Listed entries:
◇ ◇ ◇ ◇ ◇
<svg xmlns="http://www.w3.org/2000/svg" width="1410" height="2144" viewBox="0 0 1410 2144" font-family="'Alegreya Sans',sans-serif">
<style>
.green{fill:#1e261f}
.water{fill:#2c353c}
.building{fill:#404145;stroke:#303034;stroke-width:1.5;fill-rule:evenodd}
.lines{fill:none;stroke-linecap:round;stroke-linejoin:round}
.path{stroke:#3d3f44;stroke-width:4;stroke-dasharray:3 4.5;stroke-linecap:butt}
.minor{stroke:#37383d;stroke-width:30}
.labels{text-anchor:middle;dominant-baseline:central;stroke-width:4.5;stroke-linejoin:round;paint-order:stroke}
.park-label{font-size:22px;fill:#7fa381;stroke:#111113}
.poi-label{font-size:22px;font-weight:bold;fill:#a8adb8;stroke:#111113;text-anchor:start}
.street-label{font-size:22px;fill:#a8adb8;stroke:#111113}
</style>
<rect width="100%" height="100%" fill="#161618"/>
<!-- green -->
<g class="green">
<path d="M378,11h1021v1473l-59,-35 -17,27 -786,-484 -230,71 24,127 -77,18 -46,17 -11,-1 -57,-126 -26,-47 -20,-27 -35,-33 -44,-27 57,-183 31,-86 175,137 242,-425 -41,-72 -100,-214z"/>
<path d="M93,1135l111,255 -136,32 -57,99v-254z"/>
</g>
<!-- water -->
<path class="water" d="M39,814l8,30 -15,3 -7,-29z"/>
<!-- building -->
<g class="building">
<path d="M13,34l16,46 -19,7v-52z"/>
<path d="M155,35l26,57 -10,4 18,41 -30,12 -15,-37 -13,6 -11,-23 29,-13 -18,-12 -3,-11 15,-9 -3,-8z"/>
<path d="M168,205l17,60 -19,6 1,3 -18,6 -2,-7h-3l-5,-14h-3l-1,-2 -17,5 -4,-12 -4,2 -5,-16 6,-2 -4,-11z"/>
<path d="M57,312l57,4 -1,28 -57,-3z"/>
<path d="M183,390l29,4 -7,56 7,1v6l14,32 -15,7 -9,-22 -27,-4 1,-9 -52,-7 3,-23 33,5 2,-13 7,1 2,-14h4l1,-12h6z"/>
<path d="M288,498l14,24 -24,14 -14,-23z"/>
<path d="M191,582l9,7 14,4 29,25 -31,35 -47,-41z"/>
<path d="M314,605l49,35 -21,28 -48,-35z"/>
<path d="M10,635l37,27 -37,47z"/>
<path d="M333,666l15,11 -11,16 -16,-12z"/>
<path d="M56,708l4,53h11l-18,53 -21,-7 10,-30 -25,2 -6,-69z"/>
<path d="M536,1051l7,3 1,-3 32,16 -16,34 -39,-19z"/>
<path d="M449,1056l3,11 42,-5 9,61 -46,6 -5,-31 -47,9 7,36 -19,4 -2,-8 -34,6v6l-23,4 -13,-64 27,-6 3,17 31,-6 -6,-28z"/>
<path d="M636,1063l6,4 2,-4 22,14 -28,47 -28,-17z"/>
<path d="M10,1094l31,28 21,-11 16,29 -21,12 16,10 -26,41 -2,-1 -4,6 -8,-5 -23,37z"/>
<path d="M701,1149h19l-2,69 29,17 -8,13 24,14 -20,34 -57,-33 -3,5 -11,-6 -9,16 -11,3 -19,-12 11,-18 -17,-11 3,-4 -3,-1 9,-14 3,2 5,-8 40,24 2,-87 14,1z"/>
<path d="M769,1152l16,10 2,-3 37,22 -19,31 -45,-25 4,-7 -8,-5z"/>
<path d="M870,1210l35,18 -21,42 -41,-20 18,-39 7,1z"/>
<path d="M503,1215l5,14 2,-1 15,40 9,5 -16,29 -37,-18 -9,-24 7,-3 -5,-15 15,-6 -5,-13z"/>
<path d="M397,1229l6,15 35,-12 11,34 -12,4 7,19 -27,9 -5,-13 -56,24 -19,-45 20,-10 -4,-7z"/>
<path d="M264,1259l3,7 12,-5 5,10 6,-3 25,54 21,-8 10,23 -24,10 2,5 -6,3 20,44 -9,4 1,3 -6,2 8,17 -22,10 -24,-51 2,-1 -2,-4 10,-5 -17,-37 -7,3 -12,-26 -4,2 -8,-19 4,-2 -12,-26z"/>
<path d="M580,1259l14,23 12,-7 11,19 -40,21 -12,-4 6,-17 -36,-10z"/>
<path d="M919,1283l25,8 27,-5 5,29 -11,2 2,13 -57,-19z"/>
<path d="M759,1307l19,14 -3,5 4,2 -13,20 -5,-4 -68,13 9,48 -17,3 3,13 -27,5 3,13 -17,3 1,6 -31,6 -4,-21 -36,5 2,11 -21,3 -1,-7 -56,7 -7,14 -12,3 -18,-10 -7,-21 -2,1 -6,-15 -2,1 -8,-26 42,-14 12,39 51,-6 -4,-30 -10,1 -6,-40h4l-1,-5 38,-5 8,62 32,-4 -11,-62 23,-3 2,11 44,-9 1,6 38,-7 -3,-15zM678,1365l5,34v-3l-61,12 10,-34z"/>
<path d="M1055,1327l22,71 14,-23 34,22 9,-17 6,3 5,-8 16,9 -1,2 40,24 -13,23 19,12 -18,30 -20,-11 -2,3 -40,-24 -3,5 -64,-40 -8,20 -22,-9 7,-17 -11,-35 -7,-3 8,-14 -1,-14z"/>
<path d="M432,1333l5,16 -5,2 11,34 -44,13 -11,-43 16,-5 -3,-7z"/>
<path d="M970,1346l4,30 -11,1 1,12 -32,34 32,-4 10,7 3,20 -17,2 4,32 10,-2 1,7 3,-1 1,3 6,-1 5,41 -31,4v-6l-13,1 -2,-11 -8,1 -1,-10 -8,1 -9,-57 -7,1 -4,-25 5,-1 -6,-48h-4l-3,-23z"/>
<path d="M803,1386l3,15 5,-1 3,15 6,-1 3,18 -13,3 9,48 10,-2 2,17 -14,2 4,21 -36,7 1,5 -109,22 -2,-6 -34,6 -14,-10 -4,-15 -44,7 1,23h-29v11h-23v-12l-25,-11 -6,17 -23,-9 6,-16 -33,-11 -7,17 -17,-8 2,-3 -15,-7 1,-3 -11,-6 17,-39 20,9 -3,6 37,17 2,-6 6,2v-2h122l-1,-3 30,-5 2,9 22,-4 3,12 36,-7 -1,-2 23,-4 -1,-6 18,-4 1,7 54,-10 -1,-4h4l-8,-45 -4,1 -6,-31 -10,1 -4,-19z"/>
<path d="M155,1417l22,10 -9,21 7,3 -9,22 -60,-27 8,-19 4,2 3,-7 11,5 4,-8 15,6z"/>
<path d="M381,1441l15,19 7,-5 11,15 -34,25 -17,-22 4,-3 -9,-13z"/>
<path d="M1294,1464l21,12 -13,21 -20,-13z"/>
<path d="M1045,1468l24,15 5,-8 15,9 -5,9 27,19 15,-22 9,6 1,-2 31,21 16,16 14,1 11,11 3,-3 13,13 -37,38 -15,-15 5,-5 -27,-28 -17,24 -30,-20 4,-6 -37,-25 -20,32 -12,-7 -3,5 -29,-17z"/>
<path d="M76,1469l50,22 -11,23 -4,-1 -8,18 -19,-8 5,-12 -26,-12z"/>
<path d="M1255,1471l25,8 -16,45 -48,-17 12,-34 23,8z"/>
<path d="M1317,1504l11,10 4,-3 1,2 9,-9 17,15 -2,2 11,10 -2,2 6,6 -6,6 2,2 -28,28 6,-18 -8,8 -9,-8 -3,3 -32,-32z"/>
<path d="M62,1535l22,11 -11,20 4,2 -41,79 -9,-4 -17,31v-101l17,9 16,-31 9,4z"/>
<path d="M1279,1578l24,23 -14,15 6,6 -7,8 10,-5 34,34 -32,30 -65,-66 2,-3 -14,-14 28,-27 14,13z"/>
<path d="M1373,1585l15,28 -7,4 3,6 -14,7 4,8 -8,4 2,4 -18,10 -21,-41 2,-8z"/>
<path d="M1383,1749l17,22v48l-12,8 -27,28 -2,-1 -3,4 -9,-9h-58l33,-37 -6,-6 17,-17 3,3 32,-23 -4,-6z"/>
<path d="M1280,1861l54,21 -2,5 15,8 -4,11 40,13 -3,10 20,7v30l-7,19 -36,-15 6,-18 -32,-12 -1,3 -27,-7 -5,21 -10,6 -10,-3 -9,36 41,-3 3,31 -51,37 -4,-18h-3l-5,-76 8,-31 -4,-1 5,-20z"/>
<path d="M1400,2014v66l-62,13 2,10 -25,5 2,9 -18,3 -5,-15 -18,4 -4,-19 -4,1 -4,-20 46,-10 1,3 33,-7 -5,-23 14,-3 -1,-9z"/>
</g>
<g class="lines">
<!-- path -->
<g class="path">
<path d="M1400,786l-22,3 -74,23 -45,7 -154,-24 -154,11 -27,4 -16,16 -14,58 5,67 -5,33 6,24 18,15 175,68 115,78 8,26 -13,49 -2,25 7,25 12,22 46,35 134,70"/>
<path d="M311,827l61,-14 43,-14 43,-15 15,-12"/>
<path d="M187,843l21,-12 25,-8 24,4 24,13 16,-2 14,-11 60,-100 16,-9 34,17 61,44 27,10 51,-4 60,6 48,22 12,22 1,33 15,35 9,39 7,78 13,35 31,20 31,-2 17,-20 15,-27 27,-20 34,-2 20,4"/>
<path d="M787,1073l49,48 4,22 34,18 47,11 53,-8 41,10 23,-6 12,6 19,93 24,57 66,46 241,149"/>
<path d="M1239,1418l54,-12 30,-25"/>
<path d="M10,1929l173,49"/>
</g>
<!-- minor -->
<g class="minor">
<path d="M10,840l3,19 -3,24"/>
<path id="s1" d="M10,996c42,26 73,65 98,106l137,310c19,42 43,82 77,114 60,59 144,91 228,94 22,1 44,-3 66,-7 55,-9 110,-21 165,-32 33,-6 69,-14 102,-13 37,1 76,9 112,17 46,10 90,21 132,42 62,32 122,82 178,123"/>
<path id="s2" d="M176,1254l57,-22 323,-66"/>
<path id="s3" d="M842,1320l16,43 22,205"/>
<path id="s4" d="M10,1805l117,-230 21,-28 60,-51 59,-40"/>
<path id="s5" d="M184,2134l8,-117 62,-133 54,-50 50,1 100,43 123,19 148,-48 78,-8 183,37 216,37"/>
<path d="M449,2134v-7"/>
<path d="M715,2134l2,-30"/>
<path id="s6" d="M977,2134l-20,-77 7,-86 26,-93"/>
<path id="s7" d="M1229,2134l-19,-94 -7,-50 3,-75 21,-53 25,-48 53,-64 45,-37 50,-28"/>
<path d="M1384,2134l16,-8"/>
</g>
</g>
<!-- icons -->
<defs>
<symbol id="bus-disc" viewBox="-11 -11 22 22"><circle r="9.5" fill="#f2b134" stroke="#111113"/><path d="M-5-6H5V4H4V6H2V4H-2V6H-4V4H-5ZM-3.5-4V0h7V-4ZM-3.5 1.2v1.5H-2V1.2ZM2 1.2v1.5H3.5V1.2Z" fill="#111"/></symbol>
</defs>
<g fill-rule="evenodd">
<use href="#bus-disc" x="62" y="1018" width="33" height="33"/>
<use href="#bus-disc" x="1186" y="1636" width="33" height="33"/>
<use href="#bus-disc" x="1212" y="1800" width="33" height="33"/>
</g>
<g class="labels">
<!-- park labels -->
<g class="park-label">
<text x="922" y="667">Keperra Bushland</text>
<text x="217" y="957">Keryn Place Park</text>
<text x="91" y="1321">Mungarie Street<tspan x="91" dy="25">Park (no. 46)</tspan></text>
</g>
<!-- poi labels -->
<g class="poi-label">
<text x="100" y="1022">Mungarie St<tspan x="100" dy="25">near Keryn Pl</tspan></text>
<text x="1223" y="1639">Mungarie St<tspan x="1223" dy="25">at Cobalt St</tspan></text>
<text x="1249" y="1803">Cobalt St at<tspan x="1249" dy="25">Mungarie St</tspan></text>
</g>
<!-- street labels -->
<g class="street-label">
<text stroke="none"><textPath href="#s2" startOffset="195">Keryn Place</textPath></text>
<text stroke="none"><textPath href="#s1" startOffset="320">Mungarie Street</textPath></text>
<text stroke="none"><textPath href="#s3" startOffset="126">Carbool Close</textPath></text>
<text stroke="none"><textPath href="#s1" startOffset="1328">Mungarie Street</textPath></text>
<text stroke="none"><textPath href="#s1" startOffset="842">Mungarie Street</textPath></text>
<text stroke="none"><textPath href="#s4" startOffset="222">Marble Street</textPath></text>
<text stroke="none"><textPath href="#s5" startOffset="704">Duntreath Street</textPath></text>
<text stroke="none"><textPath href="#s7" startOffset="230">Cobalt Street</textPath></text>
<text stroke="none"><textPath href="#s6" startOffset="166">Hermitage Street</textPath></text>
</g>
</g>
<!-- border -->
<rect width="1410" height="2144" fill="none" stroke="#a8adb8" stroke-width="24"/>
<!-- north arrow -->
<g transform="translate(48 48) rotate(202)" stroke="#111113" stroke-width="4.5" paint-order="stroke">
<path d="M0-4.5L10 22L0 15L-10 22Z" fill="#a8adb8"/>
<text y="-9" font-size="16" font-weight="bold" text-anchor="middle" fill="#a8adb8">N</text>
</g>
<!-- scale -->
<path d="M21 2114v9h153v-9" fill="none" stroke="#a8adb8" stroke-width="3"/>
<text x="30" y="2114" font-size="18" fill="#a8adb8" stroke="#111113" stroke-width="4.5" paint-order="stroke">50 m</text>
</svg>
◇ ◇ ◇ ◇ ◇
What this task involves: Lines of the listing above that hold the string "building" should each be copied.

Solution to the exercise:
.building{fill:#404145;stroke:#303034;stroke-width:1.5;fill-rule:evenodd}
<!-- building -->
<g class="building">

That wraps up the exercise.